(Collected data)
┌──

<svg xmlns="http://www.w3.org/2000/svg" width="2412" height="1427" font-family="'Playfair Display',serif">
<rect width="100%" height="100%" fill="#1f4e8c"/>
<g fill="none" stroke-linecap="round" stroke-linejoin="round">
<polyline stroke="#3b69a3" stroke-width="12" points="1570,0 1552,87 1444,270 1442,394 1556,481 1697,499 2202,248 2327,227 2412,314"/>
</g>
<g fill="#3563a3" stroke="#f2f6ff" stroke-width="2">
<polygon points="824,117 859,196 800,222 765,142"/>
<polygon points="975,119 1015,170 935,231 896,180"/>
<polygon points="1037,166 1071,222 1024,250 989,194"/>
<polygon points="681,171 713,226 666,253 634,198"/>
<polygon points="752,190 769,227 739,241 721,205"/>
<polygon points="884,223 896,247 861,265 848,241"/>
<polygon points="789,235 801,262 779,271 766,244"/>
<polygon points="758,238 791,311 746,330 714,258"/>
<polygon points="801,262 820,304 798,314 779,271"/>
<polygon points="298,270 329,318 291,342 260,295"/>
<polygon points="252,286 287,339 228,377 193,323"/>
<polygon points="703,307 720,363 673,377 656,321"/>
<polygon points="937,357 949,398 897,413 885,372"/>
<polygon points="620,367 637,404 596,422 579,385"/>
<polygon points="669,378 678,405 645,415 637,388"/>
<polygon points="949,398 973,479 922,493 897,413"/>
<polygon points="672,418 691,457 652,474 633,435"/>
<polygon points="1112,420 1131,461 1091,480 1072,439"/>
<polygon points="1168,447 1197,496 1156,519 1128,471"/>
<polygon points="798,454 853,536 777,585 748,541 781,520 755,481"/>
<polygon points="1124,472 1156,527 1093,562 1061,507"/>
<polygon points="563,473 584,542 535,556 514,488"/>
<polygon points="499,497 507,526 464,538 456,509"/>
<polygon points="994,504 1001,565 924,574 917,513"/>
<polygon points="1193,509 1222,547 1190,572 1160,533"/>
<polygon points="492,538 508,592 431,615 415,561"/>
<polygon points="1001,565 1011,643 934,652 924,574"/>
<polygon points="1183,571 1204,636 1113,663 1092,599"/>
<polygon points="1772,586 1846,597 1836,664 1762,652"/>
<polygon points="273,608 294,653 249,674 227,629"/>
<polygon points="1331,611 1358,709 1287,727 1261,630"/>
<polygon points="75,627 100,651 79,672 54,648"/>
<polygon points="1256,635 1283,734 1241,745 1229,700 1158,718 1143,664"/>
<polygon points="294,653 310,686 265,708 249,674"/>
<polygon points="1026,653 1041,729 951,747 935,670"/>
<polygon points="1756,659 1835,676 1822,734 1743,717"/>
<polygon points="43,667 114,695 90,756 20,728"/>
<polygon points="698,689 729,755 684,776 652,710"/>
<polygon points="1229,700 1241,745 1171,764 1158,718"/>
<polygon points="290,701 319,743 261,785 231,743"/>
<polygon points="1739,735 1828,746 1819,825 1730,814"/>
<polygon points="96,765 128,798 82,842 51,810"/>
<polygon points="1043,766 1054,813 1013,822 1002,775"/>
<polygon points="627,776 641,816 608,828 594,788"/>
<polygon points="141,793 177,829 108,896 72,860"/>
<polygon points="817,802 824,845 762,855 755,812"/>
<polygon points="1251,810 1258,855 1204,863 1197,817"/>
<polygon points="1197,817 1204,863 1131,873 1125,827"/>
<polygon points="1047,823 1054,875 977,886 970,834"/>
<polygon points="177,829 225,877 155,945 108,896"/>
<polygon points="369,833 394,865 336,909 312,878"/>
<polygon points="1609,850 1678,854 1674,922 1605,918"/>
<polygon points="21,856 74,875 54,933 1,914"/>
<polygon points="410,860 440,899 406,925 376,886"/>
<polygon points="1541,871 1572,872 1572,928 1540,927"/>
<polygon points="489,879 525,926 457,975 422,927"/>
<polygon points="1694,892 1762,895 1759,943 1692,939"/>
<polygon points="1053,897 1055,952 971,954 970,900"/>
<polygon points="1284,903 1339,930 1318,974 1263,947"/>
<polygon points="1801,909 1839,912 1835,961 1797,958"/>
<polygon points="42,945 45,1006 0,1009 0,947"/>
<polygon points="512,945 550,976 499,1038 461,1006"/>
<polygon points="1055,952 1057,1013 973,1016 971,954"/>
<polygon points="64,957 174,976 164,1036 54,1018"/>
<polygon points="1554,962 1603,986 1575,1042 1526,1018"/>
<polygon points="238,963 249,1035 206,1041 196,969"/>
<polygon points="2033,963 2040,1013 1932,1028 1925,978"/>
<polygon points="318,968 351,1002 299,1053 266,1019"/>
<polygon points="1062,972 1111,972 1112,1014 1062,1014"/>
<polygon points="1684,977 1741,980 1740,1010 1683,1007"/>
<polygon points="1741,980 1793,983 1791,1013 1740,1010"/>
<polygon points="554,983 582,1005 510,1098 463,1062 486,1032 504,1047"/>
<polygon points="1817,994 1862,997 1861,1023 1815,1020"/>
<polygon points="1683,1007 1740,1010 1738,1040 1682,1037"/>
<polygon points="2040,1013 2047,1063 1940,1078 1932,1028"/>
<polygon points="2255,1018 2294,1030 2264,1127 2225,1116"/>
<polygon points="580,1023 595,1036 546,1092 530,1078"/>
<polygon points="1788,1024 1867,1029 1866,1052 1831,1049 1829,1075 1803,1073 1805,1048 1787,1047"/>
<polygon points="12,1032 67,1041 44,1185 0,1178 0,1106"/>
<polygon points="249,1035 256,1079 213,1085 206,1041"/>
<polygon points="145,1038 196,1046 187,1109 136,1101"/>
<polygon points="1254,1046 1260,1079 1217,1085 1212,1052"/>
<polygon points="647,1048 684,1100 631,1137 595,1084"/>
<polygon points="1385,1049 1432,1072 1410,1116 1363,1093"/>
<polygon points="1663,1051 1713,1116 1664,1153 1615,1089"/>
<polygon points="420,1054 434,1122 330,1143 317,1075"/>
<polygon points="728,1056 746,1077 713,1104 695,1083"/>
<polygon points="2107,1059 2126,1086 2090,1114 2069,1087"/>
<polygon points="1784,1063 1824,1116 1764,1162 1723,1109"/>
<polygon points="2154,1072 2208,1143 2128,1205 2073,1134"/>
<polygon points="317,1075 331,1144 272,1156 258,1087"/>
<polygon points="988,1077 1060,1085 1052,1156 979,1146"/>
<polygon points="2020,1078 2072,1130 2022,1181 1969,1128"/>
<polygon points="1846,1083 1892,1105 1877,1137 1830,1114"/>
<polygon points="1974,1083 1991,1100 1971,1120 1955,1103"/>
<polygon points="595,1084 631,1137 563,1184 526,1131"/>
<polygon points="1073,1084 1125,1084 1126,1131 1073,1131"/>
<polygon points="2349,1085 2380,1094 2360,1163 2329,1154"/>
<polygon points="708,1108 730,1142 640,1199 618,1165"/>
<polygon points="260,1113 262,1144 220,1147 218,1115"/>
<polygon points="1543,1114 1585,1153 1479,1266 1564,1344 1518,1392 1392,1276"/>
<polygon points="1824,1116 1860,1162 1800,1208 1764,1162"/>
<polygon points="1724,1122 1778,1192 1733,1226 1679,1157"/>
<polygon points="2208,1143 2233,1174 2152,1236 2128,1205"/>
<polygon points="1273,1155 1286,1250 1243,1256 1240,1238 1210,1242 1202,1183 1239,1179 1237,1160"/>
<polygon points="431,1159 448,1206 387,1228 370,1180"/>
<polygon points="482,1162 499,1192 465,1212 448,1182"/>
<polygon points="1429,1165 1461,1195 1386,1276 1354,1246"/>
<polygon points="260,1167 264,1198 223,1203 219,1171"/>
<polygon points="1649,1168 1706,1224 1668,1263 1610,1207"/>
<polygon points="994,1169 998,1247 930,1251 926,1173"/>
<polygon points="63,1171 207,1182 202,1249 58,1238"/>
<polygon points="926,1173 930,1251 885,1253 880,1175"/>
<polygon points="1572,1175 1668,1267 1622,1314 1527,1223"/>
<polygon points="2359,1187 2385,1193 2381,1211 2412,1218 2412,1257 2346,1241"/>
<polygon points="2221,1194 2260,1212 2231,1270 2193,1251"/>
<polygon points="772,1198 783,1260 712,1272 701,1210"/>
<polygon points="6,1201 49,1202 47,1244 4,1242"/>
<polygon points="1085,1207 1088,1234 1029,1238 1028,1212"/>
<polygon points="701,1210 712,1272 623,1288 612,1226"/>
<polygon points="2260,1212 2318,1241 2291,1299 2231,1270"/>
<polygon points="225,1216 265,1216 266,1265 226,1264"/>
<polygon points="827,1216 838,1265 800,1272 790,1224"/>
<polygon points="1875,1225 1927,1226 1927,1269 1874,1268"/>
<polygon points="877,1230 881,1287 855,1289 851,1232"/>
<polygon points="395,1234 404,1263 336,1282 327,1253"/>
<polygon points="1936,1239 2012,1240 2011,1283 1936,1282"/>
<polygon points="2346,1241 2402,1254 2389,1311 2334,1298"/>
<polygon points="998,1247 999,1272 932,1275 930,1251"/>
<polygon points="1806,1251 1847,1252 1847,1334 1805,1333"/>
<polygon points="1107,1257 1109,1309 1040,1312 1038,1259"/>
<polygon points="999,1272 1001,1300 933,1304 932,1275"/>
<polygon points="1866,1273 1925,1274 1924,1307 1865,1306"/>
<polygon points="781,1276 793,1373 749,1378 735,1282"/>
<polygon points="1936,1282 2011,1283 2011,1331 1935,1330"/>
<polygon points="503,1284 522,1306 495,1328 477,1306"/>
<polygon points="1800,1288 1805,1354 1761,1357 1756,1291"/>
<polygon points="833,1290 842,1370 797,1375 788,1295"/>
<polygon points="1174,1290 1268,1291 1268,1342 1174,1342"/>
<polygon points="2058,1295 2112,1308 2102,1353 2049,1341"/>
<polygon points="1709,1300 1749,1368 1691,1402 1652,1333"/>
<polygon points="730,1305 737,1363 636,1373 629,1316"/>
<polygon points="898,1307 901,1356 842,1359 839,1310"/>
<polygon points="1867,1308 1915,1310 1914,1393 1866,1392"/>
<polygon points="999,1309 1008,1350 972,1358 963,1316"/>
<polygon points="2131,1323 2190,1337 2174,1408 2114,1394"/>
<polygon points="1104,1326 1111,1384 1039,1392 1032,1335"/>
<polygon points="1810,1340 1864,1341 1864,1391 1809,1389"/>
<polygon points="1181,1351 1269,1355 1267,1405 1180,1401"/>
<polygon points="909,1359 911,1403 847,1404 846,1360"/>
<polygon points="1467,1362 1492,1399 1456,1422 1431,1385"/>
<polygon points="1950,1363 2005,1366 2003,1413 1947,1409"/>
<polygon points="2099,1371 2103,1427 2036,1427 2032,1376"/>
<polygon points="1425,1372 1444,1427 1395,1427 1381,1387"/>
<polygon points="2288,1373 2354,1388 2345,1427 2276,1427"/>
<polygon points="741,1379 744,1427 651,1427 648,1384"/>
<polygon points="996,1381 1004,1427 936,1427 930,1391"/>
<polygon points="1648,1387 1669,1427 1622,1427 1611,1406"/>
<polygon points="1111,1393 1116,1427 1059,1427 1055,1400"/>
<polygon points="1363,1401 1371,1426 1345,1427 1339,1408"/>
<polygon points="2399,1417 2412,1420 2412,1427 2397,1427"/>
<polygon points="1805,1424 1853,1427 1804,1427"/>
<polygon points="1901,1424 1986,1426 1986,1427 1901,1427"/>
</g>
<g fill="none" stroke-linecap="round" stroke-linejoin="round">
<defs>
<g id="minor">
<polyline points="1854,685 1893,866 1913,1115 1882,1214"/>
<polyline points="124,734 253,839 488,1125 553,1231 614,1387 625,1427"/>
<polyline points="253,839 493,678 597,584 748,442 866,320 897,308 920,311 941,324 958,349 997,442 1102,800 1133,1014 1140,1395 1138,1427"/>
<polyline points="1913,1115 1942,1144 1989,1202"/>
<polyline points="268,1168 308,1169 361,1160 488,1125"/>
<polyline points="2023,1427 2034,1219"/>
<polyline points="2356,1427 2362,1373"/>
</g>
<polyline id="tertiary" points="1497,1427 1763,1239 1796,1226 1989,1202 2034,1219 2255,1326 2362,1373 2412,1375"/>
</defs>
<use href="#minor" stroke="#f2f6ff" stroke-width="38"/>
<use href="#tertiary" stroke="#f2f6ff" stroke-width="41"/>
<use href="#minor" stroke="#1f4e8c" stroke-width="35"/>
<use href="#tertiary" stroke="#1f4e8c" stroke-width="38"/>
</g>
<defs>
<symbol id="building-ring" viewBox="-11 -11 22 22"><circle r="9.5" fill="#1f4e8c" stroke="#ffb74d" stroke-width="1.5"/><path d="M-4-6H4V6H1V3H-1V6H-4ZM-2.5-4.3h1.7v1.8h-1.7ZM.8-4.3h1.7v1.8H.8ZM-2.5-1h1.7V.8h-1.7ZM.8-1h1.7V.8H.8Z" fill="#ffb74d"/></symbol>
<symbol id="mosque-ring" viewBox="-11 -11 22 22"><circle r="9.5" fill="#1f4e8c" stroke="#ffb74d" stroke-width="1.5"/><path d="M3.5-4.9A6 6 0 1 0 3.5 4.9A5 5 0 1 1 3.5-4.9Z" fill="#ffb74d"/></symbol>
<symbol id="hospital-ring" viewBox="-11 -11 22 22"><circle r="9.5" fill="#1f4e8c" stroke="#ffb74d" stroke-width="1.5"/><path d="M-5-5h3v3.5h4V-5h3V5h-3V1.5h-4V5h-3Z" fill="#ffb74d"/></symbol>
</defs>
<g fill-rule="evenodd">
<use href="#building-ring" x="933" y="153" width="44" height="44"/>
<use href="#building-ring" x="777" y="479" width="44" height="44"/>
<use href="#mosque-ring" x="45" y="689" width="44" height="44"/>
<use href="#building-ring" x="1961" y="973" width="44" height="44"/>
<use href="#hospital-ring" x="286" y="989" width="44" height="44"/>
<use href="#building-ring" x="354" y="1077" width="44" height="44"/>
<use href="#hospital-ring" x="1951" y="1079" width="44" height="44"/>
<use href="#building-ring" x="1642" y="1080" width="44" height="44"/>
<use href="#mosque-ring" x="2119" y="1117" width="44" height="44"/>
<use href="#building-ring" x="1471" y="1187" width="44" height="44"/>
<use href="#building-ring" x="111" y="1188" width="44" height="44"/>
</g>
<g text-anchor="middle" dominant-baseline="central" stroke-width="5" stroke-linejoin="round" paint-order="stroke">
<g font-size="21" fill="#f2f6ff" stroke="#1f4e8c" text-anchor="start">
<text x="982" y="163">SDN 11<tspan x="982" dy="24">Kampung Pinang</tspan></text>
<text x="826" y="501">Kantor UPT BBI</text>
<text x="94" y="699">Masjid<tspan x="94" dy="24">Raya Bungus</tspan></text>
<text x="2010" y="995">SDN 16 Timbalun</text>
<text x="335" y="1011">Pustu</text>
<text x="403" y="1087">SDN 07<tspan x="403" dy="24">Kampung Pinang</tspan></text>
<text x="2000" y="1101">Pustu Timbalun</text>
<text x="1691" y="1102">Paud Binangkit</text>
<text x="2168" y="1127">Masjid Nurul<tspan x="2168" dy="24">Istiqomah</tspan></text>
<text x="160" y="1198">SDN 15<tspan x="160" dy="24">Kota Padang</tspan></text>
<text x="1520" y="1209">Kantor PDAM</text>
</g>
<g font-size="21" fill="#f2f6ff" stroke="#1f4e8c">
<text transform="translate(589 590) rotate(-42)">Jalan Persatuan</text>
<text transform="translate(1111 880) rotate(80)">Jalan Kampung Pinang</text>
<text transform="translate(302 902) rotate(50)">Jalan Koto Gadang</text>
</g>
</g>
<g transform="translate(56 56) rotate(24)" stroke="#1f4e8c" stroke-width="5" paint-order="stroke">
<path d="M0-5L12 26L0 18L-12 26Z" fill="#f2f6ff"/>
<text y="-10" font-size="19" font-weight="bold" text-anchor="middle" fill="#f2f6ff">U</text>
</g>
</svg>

└──

— DIRECTIONS FOR THIS TASK —
Return only the lines of the records in which the string "middle" appears.

— SOLUTION BELOW —
<g text-anchor="middle" dominant-baseline="central" stroke-width="5" stroke-linejoin="round" paint-order="stroke">
<text y="-10" font-size="19" font-weight="bold" text-anchor="middle" fill="#f2f6ff">U</text>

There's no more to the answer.